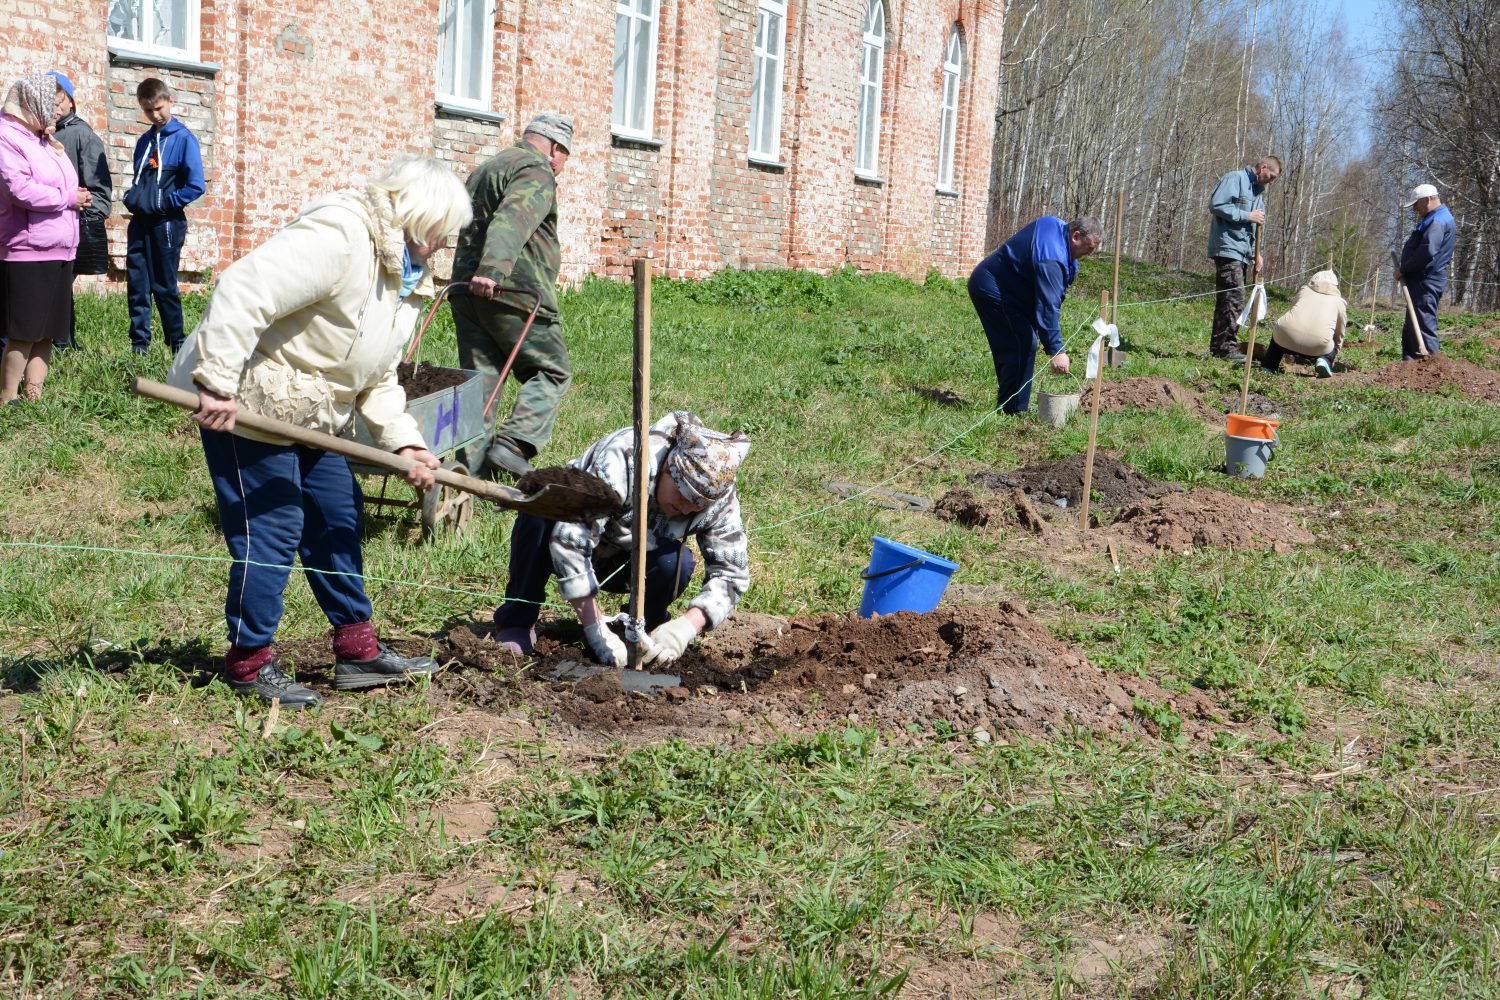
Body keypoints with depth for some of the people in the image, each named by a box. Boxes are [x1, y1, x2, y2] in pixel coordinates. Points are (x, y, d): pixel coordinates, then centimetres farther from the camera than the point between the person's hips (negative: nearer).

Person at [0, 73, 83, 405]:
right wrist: (68, 198, -10)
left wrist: (78, 198, 5)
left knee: (48, 332, 8)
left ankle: (33, 395, 13)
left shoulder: (44, 141, 18)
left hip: (59, 253, 9)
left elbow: (65, 184, 27)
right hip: (27, 255, -9)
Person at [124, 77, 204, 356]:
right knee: (137, 286, 4)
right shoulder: (144, 141, 13)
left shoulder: (183, 138, -6)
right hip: (140, 223, 6)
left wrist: (163, 204, -13)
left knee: (164, 287, 0)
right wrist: (132, 199, 4)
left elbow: (195, 187, -11)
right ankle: (139, 344, 9)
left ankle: (178, 345, 11)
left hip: (167, 224, -6)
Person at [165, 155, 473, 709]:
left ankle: (358, 650, 24)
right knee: (270, 528, -5)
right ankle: (250, 662, 11)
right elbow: (243, 293, -34)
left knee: (338, 517, 14)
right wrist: (217, 384, -37)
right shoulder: (340, 237, -24)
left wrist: (404, 443, -5)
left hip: (309, 414, 10)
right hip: (244, 404, -10)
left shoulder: (403, 278, 9)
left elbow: (378, 380, 10)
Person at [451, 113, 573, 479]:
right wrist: (493, 269, -35)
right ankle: (513, 444, -14)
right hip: (514, 290, -8)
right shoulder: (537, 172, -5)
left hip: (467, 288, 8)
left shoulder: (485, 168, 27)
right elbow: (513, 219, -23)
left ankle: (470, 462, 2)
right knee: (551, 371, 1)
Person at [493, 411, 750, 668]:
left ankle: (644, 623, 2)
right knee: (539, 515, -36)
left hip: (621, 564, 3)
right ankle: (517, 621, -17)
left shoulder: (719, 496, -21)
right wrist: (596, 629, -41)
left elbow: (731, 573, -18)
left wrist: (687, 625, -36)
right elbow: (569, 541, -41)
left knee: (677, 562, -30)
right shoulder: (622, 458, -37)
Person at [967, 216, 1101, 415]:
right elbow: (1048, 306, -33)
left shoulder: (1057, 225, 2)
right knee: (1024, 344, -16)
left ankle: (1009, 405, 16)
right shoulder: (1052, 258, -29)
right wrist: (1056, 350, -33)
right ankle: (1013, 410, -13)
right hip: (993, 290, -11)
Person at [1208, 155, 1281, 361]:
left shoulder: (1258, 190, 22)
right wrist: (1248, 216, -15)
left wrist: (1256, 252, 13)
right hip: (1228, 249, -9)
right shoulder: (1235, 179, -6)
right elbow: (1216, 205, -17)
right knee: (1234, 298, -14)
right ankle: (1227, 346, -15)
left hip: (1242, 252, 9)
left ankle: (1218, 346, 14)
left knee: (1226, 299, 10)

◇ ◇ ◇ ◇ ◇ ◇ ◇

## What the task requires
The material is to be written out word for word, and the pictures are to be left out.

## Task output
Body keypoints with depth for some of the people in the image, each named by a box. Boxes are [x1, y1, x2, y2] in pixel coordinates. Points are (x, y, d): pixel coordinates, then centimetres farther from the camera than the point between the person's hips (negative: nearer).

Person at [0, 73, 83, 405]:
right wrist: (68, 198, -10)
left wrist: (78, 198, 5)
left knee: (48, 332, 8)
left ankle: (33, 395, 13)
left shoulder: (44, 141, 18)
left hip: (59, 253, 9)
left elbow: (65, 184, 27)
right hip: (27, 255, -9)
Person at [124, 77, 204, 356]:
right knee: (137, 286, 4)
right shoulder: (144, 141, 13)
left shoulder: (183, 138, -6)
right hip: (140, 223, 6)
left wrist: (163, 204, -13)
left knee: (164, 287, 0)
right wrist: (132, 199, 4)
left elbow: (195, 187, -11)
right ankle: (139, 344, 9)
left ankle: (178, 345, 11)
left hip: (167, 224, -6)
Person at [165, 155, 473, 709]:
left ankle: (358, 650, 24)
right knee: (270, 528, -5)
right ankle: (250, 662, 11)
right elbow: (243, 293, -34)
left knee: (338, 517, 14)
right wrist: (217, 384, -37)
right shoulder: (340, 237, -24)
left wrist: (404, 443, -5)
left hip: (309, 414, 10)
right hip: (244, 404, -10)
left shoulder: (403, 278, 9)
left elbow: (378, 380, 10)
Person at [451, 113, 573, 479]:
right wrist: (493, 269, -35)
right ankle: (513, 444, -14)
right hip: (514, 290, -8)
right shoulder: (537, 172, -5)
left hip: (467, 288, 8)
left shoulder: (485, 168, 27)
right elbow: (513, 219, -23)
left ankle: (470, 462, 2)
right knee: (551, 371, 1)
Person at [493, 411, 750, 668]:
left ankle: (644, 623, 2)
right knee: (539, 515, -36)
left hip: (621, 564, 3)
right ankle: (517, 621, -17)
left shoulder: (719, 496, -21)
right wrist: (596, 629, -41)
left elbow: (731, 573, -18)
left wrist: (687, 625, -36)
right elbow: (569, 541, -41)
left knee: (677, 562, -30)
right shoulder: (622, 458, -37)
Person at [967, 216, 1101, 415]:
right elbow: (1048, 306, -33)
left shoulder: (1057, 225, 2)
right knee: (1024, 344, -16)
left ankle: (1009, 405, 16)
right shoulder: (1052, 258, -29)
right wrist: (1056, 350, -33)
right ankle: (1013, 410, -13)
right hip: (993, 290, -11)
Person at [1208, 155, 1281, 361]:
left shoulder: (1258, 190, 22)
right wrist: (1248, 216, -15)
left wrist: (1256, 252, 13)
right hip: (1228, 249, -9)
right shoulder: (1235, 179, -6)
right elbow: (1216, 205, -17)
right knee: (1234, 298, -14)
right ankle: (1227, 346, -15)
left hip: (1242, 252, 9)
left ankle: (1218, 346, 14)
left knee: (1226, 299, 10)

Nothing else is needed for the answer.